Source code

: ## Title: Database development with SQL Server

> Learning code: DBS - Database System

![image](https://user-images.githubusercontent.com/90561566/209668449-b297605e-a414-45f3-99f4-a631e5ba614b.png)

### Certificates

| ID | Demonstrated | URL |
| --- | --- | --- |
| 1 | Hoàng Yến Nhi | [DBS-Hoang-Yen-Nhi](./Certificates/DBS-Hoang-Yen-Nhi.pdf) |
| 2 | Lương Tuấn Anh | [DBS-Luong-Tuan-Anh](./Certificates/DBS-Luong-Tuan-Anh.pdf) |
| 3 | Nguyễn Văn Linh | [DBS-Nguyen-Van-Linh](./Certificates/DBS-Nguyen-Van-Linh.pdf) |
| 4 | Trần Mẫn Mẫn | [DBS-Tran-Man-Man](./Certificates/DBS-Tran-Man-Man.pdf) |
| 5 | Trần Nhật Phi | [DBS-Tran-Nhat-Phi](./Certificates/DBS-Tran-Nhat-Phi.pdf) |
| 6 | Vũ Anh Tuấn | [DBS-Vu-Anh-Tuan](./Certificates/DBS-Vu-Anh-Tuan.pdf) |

####################

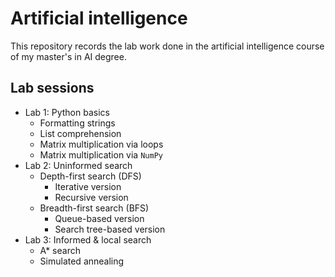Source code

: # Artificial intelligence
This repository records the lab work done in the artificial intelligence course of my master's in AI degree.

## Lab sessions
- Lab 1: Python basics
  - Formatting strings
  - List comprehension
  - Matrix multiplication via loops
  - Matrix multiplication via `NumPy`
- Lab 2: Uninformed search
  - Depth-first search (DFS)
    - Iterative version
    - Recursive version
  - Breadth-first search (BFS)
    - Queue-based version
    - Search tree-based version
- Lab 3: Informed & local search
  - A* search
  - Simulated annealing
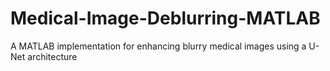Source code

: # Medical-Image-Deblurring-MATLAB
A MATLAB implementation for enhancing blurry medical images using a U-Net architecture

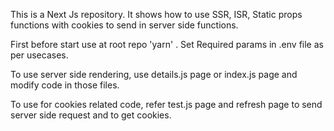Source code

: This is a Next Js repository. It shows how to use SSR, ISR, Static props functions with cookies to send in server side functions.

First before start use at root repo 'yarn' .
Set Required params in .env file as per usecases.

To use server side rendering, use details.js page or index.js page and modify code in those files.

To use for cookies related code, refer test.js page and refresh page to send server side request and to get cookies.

####################

* [Exercise objective]:
Only the lines with "This" are needed; find them in the records and copy each one.

* [Result below]:
This repository records the lab work done in the artificial intelligence course of my master's in AI degree.
: This is a Next Js repository. It shows how to use SSR, ISR, Static props functions with cookies to send in server side functions.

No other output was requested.